The Basics of the Stock Market
The stock market is made up of exchanges such as the Nasdaq and New York Stock Exchange (NYSE). Company stocks are listed on a particular exchange that brings together buyers and sellers so that traders can buy or sell stocks on the exchange. The exchanges track the prices of stocks that are set based on what traders are willing to pay for a stock, or the selling price they are willing to settle for.
To execute trades, individual traders are normally represented by brokers – and nowadays all of them are online. The exchange handle your stock market transactions through the broker, who then handles all of the transaction details within milliseconds on your behalf as you execute your trades.
The NYSE and Nasdaq are open from 9:30 am to 4:00 pm (Eastern Time), however, trading can take place before and after those hours depending on the broker. Trading outside of the regular market hours can lead to very irregular market moves.

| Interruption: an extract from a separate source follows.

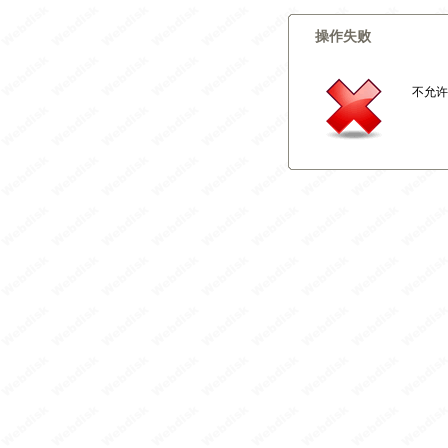
操作失败
不允许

When talking about the stock market going up or down, what people are usually referring to is one of the major stock market indices.

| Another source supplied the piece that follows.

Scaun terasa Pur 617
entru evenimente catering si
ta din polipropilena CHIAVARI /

A stock index tracks the performance of a group of stocks that represents either the market as a whole, or a specific sector of the market, such as technology or retail companies. You will probably hear most about the Dow Jones Industrial Average, the Nasdaq Composite and the S&P 500 – these indices are often used as indicators of overall market performance.
The Truth Is Most Traders Fail
Don’t let anyone tell you any different, trading is not easy. However, trading successfully is a skill that can be learned. To trade successfully there are numerous factors that need to be taken into account, and you should always bear in mind that past success is no guarantee of future success. Trading is always risky and you should never risk money that you cannot afford to lose.